Wird es ihren starken Willen, ihre ganze Kraft und auch die Vernunft eines jeden von uns heute hier fordern mit dem was geschehen und eingetreten ist, fertig zu werden.

Denn nur, wenn wir diesem unserem eigenen Leben, dem Einzigen und Wertvollsten, was wir selbst besitzen, wenn wir diesem Leben das geben was es von uns fordert, dann werden wir auch in der Lage sein, die Schwere des heutigen Ereignisses zu tragen.

Es ist schwer, sehr schwer sich vorzustellen, dass sie nicht wieder kommen wird und für sie alle heißt es nun mit Schmerz im Herzen und mit der Trauer in der Seele Abschied zu nehmen, von einem Menschen, der ihnen allen vertraut war.

Was bleibt, ist das Erinnern, das Festhalten am gemeinsamen Erlebten und im Zusammensein dieser Stunde wollen wir den Wert der Tage, der Jahre und der Zeit daran bemessen, die uns gemeinsam mit Susi gegeben waren, denn die Menschen sind nicht nur zusammen, wenn sie miteinander sind, auch der Abgeschiedene, der Entfernte lebt im Erzählen und im Erinnern in uns weiter - mit vielen Bezügen zu dem, was noch zu erleben sein wird und was in Zukunft geschieht, so wird ihnen Susi auch in den kommenden Tagen auf das Weihnachtsfest immer nahe sein und in ihnen weiterleben.

Und auch ich kann ihnen als Eltern und Geschwistern, ich kann ihnen als Angehörigen und Freunden von Susi nur Trost und Mut zusprechen, denn sie alle haben Menschen und Freunde um sich herum und an ihrer Seite, die mit ihnen fühlen und ihren Schmerz mit aufrichtigem Herzen teilen.

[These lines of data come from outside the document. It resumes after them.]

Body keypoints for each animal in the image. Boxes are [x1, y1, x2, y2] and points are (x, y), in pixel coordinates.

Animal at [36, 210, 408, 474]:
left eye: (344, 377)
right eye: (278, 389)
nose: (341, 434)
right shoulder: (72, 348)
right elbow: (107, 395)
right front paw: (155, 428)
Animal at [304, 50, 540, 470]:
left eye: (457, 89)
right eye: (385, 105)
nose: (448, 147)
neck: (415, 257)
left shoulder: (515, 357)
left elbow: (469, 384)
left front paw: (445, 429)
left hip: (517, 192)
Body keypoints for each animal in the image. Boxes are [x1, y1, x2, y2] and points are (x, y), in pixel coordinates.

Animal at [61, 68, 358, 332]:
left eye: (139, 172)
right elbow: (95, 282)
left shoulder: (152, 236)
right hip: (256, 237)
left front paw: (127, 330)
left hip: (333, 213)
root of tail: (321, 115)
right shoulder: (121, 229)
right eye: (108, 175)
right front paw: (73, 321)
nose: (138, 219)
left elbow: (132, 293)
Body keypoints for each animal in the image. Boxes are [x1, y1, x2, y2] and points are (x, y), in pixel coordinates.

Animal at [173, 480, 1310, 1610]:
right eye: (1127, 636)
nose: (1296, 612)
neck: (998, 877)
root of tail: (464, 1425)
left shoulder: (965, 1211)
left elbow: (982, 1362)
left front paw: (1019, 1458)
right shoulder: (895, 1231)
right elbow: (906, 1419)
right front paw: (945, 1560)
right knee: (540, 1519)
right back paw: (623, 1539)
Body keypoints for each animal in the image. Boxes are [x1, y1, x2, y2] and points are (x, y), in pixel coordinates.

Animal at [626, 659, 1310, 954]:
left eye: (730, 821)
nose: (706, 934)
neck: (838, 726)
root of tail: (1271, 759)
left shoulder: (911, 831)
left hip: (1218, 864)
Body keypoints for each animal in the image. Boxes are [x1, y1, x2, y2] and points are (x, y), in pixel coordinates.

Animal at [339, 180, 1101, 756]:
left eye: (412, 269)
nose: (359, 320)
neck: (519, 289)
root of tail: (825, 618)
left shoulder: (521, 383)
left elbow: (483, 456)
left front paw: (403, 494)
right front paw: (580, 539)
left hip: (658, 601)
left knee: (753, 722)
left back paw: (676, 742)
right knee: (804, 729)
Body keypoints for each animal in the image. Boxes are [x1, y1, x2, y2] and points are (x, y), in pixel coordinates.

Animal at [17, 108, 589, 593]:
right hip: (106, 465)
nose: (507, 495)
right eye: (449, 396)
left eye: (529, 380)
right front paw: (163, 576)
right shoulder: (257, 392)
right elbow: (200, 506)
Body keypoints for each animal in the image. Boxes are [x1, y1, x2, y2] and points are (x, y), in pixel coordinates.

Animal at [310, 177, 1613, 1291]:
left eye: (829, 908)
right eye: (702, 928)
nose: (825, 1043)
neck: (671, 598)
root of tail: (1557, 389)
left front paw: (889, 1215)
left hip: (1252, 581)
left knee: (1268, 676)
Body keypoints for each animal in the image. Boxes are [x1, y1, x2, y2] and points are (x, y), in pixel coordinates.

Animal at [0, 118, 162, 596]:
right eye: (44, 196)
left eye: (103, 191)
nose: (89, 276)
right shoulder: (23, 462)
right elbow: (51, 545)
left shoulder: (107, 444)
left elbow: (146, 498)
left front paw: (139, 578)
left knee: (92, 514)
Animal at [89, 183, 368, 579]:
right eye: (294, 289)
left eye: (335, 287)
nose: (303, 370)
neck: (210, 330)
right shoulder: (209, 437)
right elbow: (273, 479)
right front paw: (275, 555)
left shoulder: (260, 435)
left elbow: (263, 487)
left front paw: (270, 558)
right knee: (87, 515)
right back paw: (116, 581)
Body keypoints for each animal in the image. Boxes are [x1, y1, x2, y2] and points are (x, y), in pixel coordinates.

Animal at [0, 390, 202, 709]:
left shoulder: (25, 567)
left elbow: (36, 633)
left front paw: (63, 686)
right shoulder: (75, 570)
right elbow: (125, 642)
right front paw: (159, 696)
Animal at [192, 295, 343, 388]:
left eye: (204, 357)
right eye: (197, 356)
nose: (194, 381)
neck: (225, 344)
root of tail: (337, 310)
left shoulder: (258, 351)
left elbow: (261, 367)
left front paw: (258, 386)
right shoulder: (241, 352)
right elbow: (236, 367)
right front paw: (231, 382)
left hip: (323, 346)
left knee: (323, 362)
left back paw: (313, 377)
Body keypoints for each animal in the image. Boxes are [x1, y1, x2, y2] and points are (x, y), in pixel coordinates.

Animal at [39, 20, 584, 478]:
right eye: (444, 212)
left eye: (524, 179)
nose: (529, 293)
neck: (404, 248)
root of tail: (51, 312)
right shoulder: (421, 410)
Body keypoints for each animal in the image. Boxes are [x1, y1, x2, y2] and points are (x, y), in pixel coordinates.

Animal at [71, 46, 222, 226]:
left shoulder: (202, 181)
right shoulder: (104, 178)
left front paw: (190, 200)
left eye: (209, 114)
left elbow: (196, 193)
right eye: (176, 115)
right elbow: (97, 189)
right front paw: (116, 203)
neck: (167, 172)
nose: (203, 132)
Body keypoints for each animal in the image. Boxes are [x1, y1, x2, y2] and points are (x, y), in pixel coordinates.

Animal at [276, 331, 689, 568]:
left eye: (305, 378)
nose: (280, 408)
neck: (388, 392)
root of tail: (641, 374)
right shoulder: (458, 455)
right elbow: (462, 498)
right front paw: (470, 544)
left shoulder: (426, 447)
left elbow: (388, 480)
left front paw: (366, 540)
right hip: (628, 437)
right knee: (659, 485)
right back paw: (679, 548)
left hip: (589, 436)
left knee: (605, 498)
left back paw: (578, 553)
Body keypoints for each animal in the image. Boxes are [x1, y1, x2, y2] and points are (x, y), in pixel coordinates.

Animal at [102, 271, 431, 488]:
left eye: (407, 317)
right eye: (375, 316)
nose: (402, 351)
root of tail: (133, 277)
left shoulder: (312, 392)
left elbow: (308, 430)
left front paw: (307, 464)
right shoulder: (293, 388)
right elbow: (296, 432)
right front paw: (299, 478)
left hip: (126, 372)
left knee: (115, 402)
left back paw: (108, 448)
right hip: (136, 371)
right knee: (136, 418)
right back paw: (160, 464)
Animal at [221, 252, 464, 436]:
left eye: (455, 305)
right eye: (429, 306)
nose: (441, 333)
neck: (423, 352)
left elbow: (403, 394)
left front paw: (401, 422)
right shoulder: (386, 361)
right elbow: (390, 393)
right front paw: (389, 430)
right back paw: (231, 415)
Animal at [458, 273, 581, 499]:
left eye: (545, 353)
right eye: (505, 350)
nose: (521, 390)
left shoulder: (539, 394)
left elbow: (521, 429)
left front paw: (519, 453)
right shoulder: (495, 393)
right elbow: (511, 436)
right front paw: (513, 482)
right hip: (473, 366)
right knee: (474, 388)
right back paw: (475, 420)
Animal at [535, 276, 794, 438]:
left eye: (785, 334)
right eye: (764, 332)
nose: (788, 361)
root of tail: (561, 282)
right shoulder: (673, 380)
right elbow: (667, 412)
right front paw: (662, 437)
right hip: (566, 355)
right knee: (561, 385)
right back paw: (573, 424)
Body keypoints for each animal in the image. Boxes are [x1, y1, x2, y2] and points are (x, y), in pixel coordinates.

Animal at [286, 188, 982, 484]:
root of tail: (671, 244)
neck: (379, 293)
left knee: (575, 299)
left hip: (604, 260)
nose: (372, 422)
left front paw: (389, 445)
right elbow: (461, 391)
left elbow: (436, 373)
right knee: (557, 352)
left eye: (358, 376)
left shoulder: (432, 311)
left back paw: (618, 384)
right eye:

Ich wünsche ihnen allen für die kommende Zeit, nicht nur für die nächsten Tage und Wochen, sondern auch für die kommenden Monate und Jahre, ich wünsche ihnen Menschen, die ihnen zur Seite stehen, die ihnen ausdauernd und einfühlsam ihre Treue erweisen und die sie fragen, wie es ihnen wirklich geht.

Menschen, die sie trösten und die nicht ermüden in ihrer Bereitschaft mit ihnen über diesen schweren Verlust zu sprechen, denn ein Mensch ist erst dann wirklich tot und vergessen, wenn es keinen Menschen mehr gibt, der seiner jemals gedenkt.

Und so wird jeder von ihnen hier, Susi auf seine Weise verbunden bleiben und sie in unvergessener und dankbarer Erinnerung behalten.

Wir wollen in aller Stille Susi noch einmal gedenken und ihr für all das, was sie in ihren jungen Jahren bereits Gutes getan hat, danken.